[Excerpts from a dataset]
════════════════

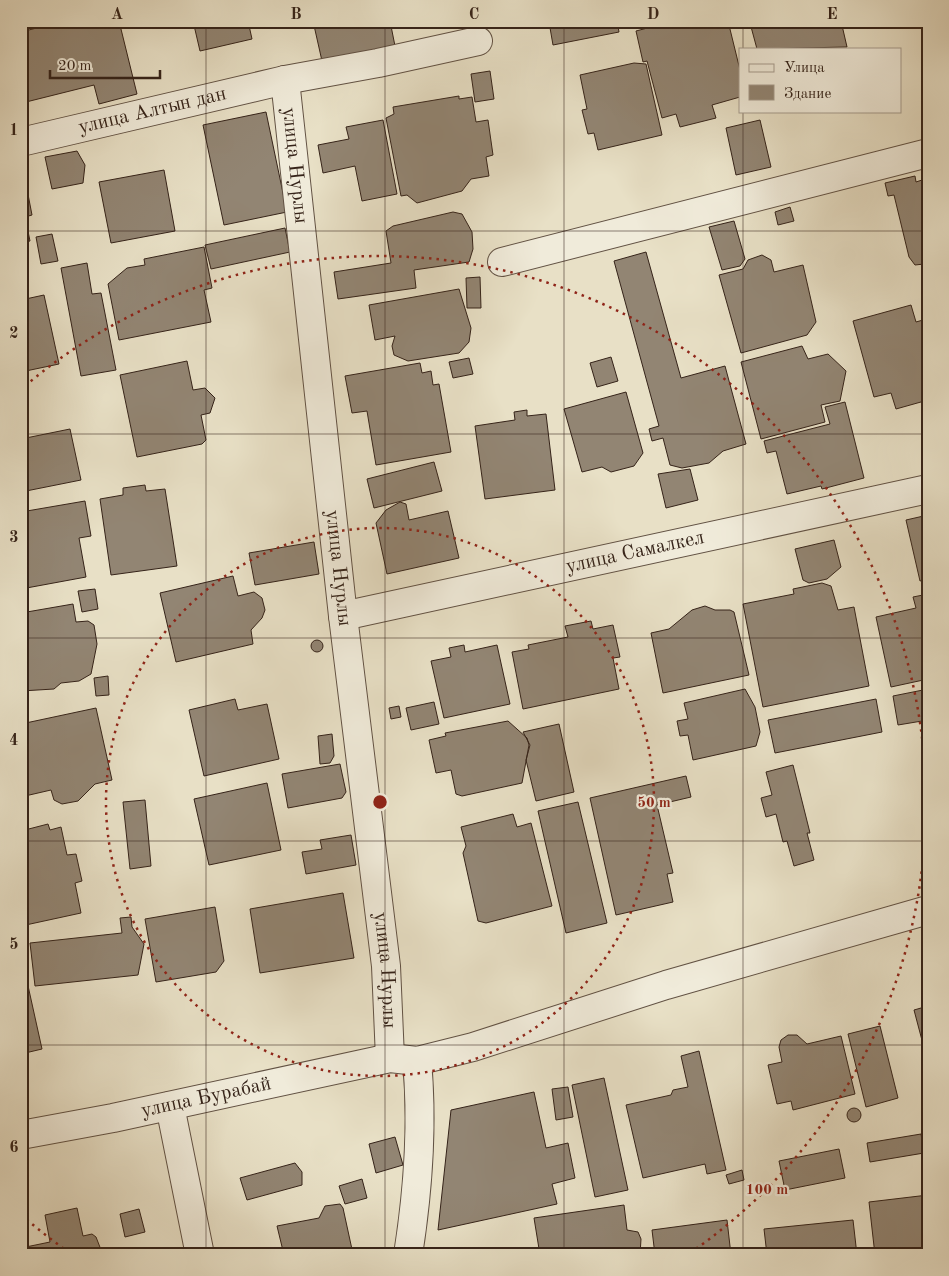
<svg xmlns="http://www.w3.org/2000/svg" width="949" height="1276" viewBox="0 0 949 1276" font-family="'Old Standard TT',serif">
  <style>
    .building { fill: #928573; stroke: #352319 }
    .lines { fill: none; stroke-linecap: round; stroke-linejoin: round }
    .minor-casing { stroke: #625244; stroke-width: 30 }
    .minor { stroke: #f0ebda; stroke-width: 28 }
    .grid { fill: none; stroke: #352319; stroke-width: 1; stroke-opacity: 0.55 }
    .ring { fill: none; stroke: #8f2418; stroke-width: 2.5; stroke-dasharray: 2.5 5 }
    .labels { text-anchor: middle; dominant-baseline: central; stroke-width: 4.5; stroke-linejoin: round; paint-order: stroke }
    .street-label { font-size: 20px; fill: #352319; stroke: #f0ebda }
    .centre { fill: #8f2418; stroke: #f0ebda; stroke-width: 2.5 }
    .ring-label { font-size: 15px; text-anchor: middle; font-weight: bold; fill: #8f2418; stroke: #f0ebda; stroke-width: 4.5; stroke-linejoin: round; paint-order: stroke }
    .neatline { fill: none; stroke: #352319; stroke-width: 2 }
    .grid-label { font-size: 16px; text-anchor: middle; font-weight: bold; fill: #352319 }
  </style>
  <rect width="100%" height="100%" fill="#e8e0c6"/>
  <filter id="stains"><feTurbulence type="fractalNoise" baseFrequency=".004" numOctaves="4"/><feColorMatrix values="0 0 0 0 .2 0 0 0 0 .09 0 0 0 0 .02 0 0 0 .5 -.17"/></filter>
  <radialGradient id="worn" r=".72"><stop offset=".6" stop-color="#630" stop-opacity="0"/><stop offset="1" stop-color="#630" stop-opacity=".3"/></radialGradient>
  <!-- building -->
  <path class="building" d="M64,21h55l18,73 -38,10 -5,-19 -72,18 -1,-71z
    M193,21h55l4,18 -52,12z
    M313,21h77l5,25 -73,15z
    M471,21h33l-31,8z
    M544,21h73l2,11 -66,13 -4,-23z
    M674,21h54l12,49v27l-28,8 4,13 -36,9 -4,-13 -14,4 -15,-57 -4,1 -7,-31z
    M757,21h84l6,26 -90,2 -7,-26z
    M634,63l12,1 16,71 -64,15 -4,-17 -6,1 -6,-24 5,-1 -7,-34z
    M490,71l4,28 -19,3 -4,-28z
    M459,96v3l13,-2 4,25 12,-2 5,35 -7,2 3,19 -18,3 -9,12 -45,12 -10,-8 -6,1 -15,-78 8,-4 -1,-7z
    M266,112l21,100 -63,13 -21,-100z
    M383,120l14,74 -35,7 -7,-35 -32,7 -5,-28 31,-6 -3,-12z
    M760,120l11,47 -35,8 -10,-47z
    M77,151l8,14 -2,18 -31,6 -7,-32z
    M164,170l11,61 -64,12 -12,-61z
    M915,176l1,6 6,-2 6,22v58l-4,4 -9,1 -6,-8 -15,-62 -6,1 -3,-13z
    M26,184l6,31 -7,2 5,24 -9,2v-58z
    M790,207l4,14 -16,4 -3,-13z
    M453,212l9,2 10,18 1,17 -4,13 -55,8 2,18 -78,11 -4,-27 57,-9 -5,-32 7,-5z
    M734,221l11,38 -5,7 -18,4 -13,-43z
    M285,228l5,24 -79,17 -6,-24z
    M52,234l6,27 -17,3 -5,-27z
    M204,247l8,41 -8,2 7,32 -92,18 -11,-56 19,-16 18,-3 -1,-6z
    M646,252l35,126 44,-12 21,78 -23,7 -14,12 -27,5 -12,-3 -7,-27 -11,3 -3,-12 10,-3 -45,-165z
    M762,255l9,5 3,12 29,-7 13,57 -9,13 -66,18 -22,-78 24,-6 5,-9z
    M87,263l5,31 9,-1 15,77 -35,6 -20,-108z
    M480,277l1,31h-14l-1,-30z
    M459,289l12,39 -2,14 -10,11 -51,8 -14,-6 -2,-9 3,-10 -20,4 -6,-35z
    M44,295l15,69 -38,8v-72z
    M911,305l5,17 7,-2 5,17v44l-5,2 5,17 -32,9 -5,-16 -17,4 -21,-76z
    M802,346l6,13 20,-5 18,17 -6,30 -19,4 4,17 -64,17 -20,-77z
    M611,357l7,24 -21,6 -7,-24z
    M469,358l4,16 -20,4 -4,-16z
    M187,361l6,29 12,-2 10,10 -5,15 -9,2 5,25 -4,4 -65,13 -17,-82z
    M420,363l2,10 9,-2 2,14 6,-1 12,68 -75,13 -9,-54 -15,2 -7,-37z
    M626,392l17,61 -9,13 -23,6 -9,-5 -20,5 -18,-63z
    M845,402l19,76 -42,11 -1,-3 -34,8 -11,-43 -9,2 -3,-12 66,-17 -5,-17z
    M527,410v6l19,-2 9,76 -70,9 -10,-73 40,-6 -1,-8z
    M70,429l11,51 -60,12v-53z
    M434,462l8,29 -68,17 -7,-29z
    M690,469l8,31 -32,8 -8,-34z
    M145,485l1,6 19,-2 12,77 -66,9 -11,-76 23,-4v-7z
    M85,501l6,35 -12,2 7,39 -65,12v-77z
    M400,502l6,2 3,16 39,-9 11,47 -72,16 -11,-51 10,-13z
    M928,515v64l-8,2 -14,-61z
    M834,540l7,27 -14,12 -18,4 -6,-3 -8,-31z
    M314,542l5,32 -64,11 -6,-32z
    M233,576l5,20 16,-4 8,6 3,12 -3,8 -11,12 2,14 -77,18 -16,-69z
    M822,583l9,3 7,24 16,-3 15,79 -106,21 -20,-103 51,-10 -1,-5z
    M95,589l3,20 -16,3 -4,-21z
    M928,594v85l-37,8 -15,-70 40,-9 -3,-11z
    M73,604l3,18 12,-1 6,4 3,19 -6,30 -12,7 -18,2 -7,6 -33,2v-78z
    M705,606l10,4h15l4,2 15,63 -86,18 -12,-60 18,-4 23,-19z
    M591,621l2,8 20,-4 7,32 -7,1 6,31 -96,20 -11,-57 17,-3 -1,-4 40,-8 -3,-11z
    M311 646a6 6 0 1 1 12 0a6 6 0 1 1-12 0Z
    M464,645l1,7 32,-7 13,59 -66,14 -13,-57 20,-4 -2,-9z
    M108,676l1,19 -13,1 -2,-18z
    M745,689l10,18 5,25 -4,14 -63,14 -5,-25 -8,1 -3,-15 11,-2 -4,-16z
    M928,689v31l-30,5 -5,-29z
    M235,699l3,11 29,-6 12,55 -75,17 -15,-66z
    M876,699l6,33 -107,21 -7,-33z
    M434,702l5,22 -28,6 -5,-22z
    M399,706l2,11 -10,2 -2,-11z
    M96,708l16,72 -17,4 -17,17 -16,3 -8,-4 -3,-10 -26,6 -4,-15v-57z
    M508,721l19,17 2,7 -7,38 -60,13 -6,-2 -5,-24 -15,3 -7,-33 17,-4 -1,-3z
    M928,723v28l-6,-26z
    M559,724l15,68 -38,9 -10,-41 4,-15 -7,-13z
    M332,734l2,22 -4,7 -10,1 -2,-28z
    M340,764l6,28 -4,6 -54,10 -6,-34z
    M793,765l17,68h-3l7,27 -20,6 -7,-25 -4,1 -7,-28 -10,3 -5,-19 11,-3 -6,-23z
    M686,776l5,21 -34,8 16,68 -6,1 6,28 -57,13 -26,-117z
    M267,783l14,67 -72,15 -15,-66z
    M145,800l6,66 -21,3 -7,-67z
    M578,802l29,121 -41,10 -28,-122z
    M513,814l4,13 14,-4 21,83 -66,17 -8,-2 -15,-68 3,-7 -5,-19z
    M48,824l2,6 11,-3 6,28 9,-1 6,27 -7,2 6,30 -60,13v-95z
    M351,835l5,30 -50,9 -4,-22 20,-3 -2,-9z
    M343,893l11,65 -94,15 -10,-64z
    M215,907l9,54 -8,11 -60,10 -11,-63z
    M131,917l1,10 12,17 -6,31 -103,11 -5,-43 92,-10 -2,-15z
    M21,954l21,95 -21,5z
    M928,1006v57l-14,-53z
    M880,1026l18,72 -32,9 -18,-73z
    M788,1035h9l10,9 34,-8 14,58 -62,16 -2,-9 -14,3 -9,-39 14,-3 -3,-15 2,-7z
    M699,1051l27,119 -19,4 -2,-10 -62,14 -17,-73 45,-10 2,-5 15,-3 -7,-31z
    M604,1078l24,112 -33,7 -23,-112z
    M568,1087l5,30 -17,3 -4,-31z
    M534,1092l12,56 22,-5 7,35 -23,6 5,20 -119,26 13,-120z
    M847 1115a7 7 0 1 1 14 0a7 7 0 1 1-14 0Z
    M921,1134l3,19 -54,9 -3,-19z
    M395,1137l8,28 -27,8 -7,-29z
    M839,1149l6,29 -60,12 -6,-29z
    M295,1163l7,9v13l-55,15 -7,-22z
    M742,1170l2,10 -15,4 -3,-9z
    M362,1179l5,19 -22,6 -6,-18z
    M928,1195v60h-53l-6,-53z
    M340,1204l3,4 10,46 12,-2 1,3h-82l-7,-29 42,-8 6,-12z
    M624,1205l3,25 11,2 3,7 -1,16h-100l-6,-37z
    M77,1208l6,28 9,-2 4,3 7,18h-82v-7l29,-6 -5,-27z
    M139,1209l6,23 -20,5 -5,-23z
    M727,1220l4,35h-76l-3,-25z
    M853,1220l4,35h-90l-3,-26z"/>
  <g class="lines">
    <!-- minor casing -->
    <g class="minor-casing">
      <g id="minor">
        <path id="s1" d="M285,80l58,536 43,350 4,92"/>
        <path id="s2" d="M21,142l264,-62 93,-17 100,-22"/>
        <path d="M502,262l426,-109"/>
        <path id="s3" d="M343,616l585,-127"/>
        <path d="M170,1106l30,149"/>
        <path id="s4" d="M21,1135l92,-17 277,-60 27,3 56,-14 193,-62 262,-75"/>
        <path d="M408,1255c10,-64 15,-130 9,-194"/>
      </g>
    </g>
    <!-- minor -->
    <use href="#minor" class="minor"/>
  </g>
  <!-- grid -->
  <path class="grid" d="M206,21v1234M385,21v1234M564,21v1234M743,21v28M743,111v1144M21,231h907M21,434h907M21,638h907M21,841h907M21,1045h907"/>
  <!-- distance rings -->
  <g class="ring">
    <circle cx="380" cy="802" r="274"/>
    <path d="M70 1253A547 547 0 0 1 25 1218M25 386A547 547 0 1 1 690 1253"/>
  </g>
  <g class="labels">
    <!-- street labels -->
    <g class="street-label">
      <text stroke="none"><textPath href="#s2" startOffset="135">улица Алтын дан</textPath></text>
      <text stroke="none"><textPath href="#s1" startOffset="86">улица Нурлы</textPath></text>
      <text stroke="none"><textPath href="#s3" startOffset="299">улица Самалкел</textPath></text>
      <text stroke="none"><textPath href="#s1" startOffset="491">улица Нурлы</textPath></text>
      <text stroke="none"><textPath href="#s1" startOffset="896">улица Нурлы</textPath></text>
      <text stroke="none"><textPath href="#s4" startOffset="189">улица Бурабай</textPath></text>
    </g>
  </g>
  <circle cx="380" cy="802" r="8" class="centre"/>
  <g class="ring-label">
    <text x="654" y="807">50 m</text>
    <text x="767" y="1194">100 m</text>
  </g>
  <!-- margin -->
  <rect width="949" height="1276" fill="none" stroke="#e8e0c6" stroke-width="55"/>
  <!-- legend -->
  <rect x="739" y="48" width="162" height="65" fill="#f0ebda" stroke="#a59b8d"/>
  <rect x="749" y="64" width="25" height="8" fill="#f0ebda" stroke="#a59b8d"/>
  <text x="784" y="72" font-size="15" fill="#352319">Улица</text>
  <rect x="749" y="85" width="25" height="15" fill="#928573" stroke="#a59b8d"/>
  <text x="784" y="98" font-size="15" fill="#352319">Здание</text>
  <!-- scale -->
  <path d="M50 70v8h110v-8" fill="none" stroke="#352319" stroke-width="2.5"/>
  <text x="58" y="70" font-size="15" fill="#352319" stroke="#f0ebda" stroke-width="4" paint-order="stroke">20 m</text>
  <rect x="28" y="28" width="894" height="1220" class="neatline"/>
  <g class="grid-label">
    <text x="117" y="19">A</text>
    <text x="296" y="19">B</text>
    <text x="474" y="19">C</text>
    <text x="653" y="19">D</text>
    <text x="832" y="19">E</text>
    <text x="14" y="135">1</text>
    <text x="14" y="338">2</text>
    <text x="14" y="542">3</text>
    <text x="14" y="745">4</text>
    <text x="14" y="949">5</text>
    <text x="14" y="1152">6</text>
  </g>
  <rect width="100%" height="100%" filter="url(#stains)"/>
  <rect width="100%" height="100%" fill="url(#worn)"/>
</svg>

════════════════

__Work item__. Every line above that holds the string "worn" should be copied out.

__Final answer__.
  <radialGradient id="worn" r=".72"><stop offset=".6" stop-color="#630" stop-opacity="0"/><stop offset="1" stop-color="#630" stop-opacity=".3"/></radialGradient>
  <rect width="100%" height="100%" fill="url(#worn)"/>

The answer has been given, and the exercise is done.